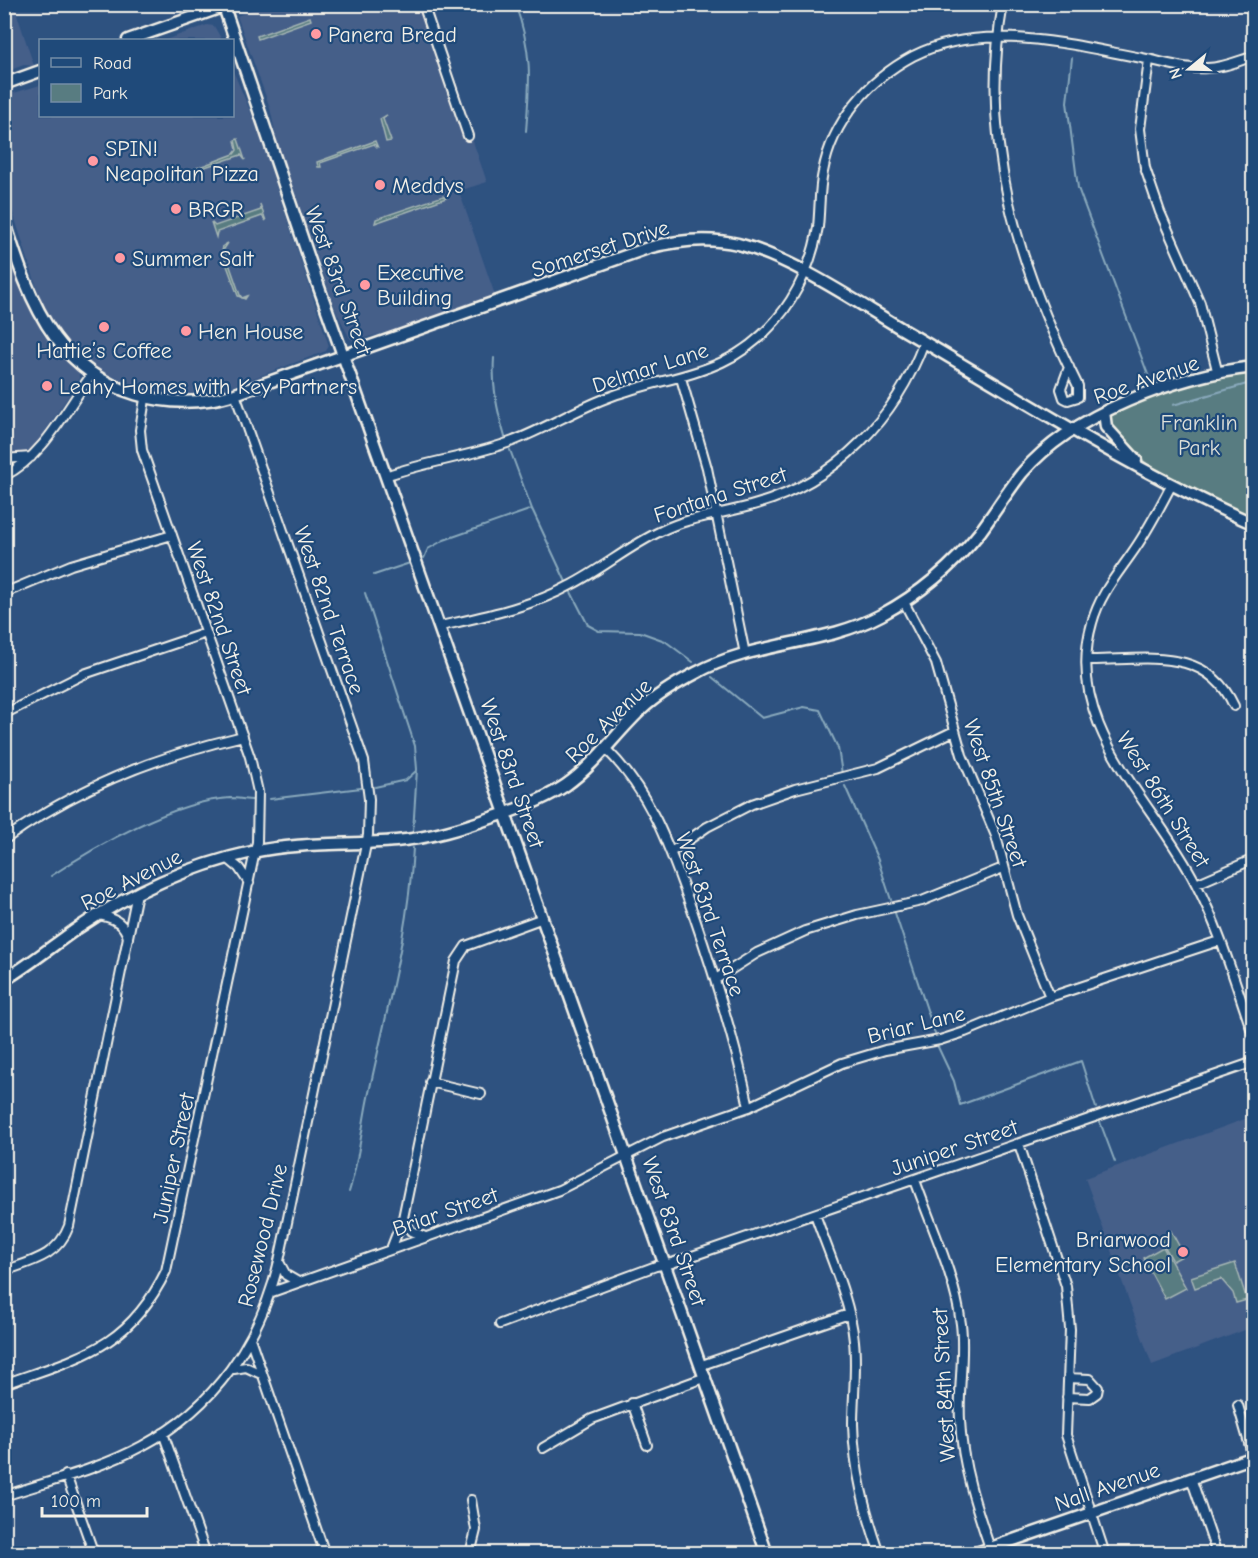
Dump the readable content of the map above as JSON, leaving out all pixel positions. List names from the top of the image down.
{
  "streets": {
    "street": [
      "Somerset Drive",
      "West 83rd Street",
      "Delmar Lane",
      "Roe Avenue",
      "Fontana Street",
      "West 82nd Terrace",
      "West 82nd Street",
      "West 85th Street",
      "West 86th Street",
      "West 83rd Terrace",
      "Briar Lane",
      "Juniper Street",
      "Briar Street",
      "Rosewood Drive",
      "West 84th Street",
      "Nall Avenue"
    ]
  },
  "crossings": [
    ["Somerset Drive", "West 83rd Street"],
    ["Somerset Drive", "Delmar Lane"],
    ["Somerset Drive", "Roe Avenue"],
    ["Somerset Drive", "Fontana Street"],
    ["Somerset Drive", "West 82nd Terrace"],
    ["Somerset Drive", "West 82nd Street"],
    ["Somerset Drive", "West 86th Street"],
    ["West 83rd Street", "Delmar Lane"],
    ["West 83rd Street", "Roe Avenue"],
    ["West 83rd Street", "Fontana Street"],
    ["West 83rd Street", "Briar Lane"],
    ["West 83rd Street", "Juniper Street"],
    ["West 83rd Street", "Briar Street"],
    ["Roe Avenue", "West 82nd Terrace"],
    ["Roe Avenue", "West 82nd Street"],
    ["Roe Avenue", "West 85th Street"],
    ["Roe Avenue", "West 83rd Terrace"],
    ["Roe Avenue", "Juniper Street"],
    ["Roe Avenue", "Rosewood Drive"],
    ["West 82nd Terrace", "Rosewood Drive"],
    ["West 82nd Street", "Juniper Street"],
    ["West 85th Street", "Briar Lane"],
    ["West 86th Street", "Briar Lane"],
    ["West 83rd Terrace", "Briar Lane"],
    ["Briar Lane", "Briar Street"],
    ["Juniper Street", "West 84th Street"],
    ["Briar Street", "Rosewood Drive"],
    ["West 84th Street", "Nall Avenue"]
  ],
  "parks": ["Franklin Park"],
  "places": [
    "Panera Bread",
    "SPIN! Neapolitan Pizza",
    "Meddys",
    "BRGR",
    "Summer Salt",
    "Executive Building",
    "Hattie’s Coffee",
    "Hen House",
    "Leahy Homes with Key Partners",
    "Briarwood Elementary School"
  ],
  "legend": ["Road", "Park"],
  "scale_bar": "100 m",
  "north": "left"
}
============
• **EXERCISE INSTRUCTIONS**: Pictures are to be dropped, and the remaining data set down exactly.

• **YOUR RESPONSE**:
Dump the readable content of the map above as JSON, leaving out all pixel positions. List names from the top of the image down.
{
  "streets": {
    "street": [
      "Somerset Drive",
      "West 83rd Street",
      "Delmar Lane",
      "Roe Avenue",
      "Fontana Street",
      "West 82nd Terrace",
      "West 82nd Street",
      "West 85th Street",
      "West 86th Street",
      "West 83rd Terrace",
      "Briar Lane",
      "Juniper Street",
      "Briar Street",
      "Rosewood Drive",
      "West 84th Street",
      "Nall Avenue"
    ]
  },
  "crossings": [
    ["Somerset Drive", "West 83rd Street"],
    ["Somerset Drive", "Delmar Lane"],
    ["Somerset Drive", "Roe Avenue"],
    ["Somerset Drive", "Fontana Street"],
    ["Somerset Drive", "West 82nd Terrace"],
    ["Somerset Drive", "West 82nd Street"],
    ["Somerset Drive", "West 86th Street"],
    ["West 83rd Street", "Delmar Lane"],
    ["West 83rd Street", "Roe Avenue"],
    ["West 83rd Street", "Fontana Street"],
    ["West 83rd Street", "Briar Lane"],
    ["West 83rd Street", "Juniper Street"],
    ["West 83rd Street", "Briar Street"],
    ["Roe Avenue", "West 82nd Terrace"],
    ["Roe Avenue", "West 82nd Street"],
    ["Roe Avenue", "West 85th Street"],
    ["Roe Avenue", "West 83rd Terrace"],
    ["Roe Avenue", "Juniper Street"],
    ["Roe Avenue", "Rosewood Drive"],
    ["West 82nd Terrace", "Rosewood Drive"],
    ["West 82nd Street", "Juniper Street"],
    ["West 85th Street", "Briar Lane"],
    ["West 86th Street", "Briar Lane"],
    ["West 83rd Terrace", "Briar Lane"],
    ["Briar Lane", "Briar Street"],
    ["Juniper Street", "West 84th Street"],
    ["Briar Street", "Rosewood Drive"],
    ["West 84th Street", "Nall Avenue"]
  ],
  "parks": ["Franklin Park"],
  "places": [
    "Panera Bread",
    "SPIN! Neapolitan Pizza",
    "Meddys",
    "BRGR",
    "Summer Salt",
    "Executive Building",
    "Hattie’s Coffee",
    "Hen House",
    "Leahy Homes with Key Partners",
    "Briarwood Elementary School"
  ],
  "legend": ["Road", "Park"],
  "scale_bar": "100 m",
  "north": "left"
}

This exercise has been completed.